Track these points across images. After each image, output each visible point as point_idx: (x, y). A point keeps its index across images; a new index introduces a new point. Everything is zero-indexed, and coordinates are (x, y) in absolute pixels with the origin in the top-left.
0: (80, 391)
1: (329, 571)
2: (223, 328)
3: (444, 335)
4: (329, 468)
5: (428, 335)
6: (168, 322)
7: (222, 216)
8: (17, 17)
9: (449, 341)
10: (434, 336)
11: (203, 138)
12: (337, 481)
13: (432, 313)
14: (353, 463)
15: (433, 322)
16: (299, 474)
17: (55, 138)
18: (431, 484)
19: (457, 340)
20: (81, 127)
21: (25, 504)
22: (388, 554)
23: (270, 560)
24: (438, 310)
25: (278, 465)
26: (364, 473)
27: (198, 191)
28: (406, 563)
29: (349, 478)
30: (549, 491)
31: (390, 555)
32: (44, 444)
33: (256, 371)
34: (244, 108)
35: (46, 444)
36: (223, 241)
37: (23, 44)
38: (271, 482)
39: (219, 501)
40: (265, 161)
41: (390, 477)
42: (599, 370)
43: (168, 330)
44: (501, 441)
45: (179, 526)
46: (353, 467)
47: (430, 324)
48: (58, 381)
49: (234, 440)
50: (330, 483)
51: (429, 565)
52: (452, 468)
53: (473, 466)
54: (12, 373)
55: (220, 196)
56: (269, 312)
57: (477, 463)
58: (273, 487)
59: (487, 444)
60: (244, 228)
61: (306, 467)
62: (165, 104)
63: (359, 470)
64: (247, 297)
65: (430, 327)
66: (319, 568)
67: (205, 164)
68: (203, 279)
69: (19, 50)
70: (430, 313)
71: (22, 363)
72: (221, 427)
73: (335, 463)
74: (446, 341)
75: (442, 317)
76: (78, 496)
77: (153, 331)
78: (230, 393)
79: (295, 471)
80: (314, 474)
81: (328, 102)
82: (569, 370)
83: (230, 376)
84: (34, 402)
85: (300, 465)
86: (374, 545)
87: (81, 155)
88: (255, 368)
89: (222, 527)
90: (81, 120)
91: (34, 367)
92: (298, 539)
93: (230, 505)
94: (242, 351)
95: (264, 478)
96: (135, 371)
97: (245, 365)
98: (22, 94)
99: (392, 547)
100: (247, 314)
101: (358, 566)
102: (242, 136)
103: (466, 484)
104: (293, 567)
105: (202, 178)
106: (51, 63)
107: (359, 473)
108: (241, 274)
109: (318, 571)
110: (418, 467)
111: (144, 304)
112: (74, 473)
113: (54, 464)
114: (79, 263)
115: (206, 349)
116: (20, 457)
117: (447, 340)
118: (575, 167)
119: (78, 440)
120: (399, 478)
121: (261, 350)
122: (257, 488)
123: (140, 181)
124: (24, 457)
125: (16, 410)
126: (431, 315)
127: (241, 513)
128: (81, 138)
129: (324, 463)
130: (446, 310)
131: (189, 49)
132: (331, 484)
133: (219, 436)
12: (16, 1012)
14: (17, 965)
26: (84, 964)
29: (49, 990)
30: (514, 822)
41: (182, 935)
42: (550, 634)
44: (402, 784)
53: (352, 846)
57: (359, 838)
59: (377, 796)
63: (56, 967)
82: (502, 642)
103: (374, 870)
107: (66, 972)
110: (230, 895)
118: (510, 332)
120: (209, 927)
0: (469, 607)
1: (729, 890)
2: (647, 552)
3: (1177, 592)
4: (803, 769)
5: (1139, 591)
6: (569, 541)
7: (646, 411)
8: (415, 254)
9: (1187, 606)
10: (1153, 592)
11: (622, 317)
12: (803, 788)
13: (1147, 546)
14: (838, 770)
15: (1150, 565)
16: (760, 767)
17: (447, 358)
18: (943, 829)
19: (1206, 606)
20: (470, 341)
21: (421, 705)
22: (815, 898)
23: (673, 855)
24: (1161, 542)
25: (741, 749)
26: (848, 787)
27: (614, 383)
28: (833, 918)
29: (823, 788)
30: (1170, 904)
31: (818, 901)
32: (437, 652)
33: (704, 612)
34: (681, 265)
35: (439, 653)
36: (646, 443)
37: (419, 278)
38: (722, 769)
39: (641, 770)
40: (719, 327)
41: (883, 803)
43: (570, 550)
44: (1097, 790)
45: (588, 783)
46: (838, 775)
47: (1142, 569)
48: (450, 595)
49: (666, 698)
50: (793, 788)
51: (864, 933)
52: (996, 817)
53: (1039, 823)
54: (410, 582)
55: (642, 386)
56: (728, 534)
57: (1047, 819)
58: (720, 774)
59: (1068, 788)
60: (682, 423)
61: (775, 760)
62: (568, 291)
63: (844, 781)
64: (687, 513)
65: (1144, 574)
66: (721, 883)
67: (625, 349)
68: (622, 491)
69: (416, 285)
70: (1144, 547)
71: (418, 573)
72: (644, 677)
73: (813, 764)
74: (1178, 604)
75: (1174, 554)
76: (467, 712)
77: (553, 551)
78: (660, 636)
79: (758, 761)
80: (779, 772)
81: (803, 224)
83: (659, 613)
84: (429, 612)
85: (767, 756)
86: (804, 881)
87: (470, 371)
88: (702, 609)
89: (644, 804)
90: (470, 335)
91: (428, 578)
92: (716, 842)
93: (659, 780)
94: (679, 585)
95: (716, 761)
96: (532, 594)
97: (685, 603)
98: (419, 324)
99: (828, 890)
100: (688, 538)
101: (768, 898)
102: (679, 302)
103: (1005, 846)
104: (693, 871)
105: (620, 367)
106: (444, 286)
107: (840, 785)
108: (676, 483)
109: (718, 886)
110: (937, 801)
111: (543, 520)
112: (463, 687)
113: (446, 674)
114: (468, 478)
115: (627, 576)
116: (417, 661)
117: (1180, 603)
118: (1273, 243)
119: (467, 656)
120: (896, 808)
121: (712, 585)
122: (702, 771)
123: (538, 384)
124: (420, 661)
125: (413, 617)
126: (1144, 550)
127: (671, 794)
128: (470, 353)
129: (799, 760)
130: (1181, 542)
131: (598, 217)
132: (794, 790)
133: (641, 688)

- _AIM OF THE EXERCISE_: Could you arrange the listing's lines as a JSON list of strings, one string per line with blank lines left out, running from the first line of the listing up to and including the line with "46: (353, 467)"?

- _SOLUTION_:
[
  "Track these points across images. After each image, output each visible point as point_idx: (x, y). A point keeps its index across images; a new index introduces a new point. Everything is zero-indexed, and coordinates are (x, y) in absolute pixels with the origin in the top-left.",
  "0: (80, 391)",
  "1: (329, 571)",
  "2: (223, 328)",
  "3: (444, 335)",
  "4: (329, 468)",
  "5: (428, 335)",
  "6: (168, 322)",
  "7: (222, 216)",
  "8: (17, 17)",
  "9: (449, 341)",
  "10: (434, 336)",
  "11: (203, 138)",
  "12: (337, 481)",
  "13: (432, 313)",
  "14: (353, 463)",
  "15: (433, 322)",
  "16: (299, 474)",
  "17: (55, 138)",
  "18: (431, 484)",
  "19: (457, 340)",
  "20: (81, 127)",
  "21: (25, 504)",
  "22: (388, 554)",
  "23: (270, 560)",
  "24: (438, 310)",
  "25: (278, 465)",
  "26: (364, 473)",
  "27: (198, 191)",
  "28: (406, 563)",
  "29: (349, 478)",
  "30: (549, 491)",
  "31: (390, 555)",
  "32: (44, 444)",
  "33: (256, 371)",
  "34: (244, 108)",
  "35: (46, 444)",
  "36: (223, 241)",
  "37: (23, 44)",
  "38: (271, 482)",
  "39: (219, 501)",
  "40: (265, 161)",
  "41: (390, 477)",
  "42: (599, 370)",
  "43: (168, 330)",
  "44: (501, 441)",
  "45: (179, 526)",
  "46: (353, 467)"
]